We don't need to give details of the proof, but the text needs to be changed to not give misleading ideas.

[prabau]

I have created #1622. In particular, $X=$ the right "open ray" topology on $\omega_1$ has the property that every subset $Y$ with the same cardinality as $X$ is order isomorphic to $X$. And yet, $X$ is not Toronto. So that will be good to illustrate things.

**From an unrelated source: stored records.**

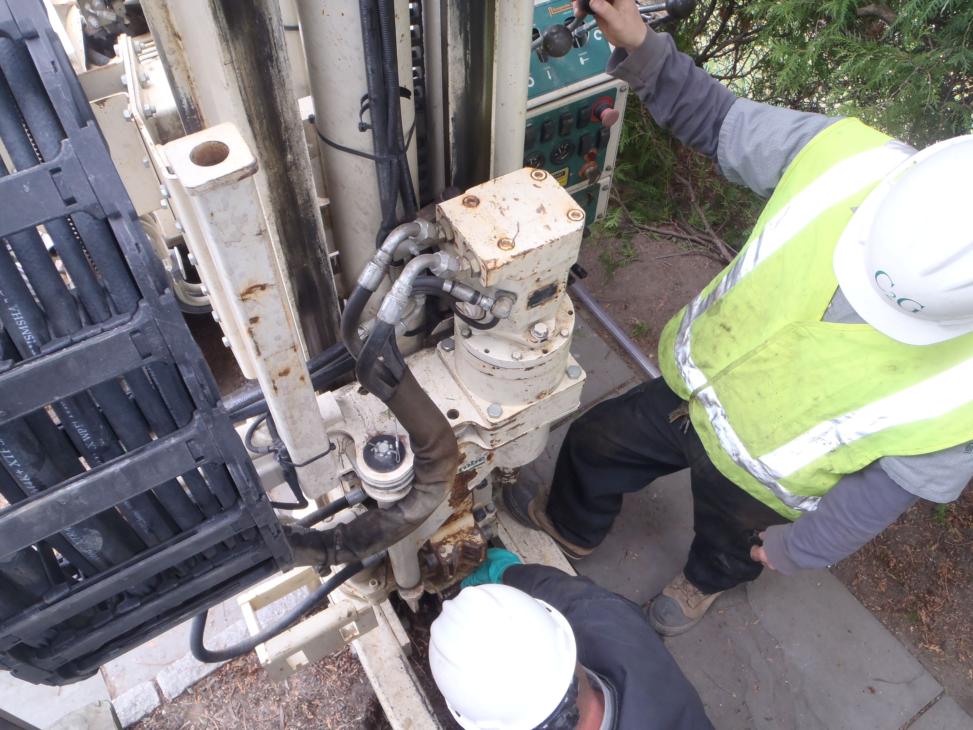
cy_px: 365
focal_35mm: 28
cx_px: 486
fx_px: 787
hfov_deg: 63.4
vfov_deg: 49.7
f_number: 3.5
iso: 100
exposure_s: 1/30
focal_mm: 5
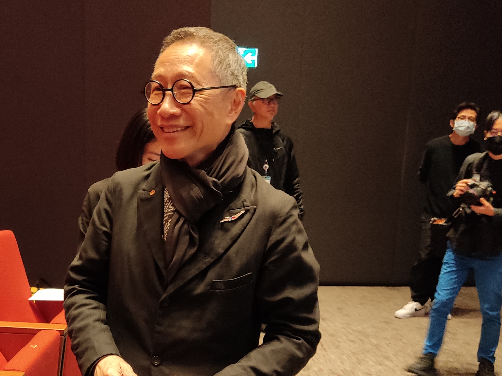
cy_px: 268
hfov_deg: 42.2
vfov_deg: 32.4
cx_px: 153
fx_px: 638
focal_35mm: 44
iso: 386
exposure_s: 1/25
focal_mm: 4.71
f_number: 1.79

Apart from that, let me try to make a few suggestions for this PR.

[felixpernegger]

thanks

[prabau]

Suggested change

	Let $Y\subseteq X$ with $|Y|=|X|$. By ordinal recursion, we can construct a (unique) order preserving bijection $f:Y \to X$ which then must be a homeomorphism.
	Let $Y\subseteq X$ with $|Y|=|X|$.
	There is a unique order isomorphism $f:Y\to X$.
	Since $X$ is Alexandrov, so is $Y$ with its subspace topology $\tau_Y$.
	The smallest $\tau_Y$-neighborhood of a point $y\in Y$ is
	$$(\leftarrow,y]_X\cap Y = (\leftarrow,y]_Y,$$
	which coincides with the smallest neighborhood of $y$ in the left ray topology of $Y$.
	This shows that $f$ is a homeomorphism.

[felixpernegger]

What if we just say that the subspace of topology of $Y$ is the same as its left ray topology without proof?

[prabau]

Yeah, I think that should be fine for S199 and S200.

[prabau]

Suggested change

	Let $Y\subseteq X$ with $|Y|=|X|$. By ordinal recursion, we can construct a (unique) order preserving bijection $f:Y \to X$ which then must be a homeomorphism.
	Let $Y\subseteq X$ with $|Y|=|X|$.
	There is a unique order isomorphism $f:Y\to X$.
	Since $X$ is Alexandrov, so is $Y$ with its subspace topology $\tau_Y$.
	The smallest $\tau_Y$-neighborhood of a point $y\in Y$ is
	$$[y,\to)_X\cap Y = [y,\to)_Y,$$
	which coincides with the smallest neighborhood of $y$ in the left ray topology of $Y$.
	This shows that $f$ is a homeomorphism.

[prabau]

Suggested change

	Let $Y\subseteq X$ with $|Y|=|X|$. By ordinal recursion, we can construct a (unique) order preserving bijection $f:Y \to X$ which then must be a homeomorphism.
	Let $Y\subseteq X$ with $|Y|=|X|$.
	Using well-orderedness and the fact that $\omega_1$ is an initial ordinal,
	one can show that there is a unique order isomorphism $f:Y\to X$.
	Since $X$ is Alexandrov, so is $Y$ with its subspace topology $\tau_Y$.
	The smallest $\tau_Y$-neighborhood of a point $y\in Y$ is
	$$(\leftarrow,y]_X\cap Y = (\leftarrow,y]_Y,$$
	which coincides with the smallest neighborhood of $y$ in the left ray topology of $Y$.
	This shows that $f$ is a homeomorphism.

[yhx-12243]

What about just saying that “Similar to the proof of S199”?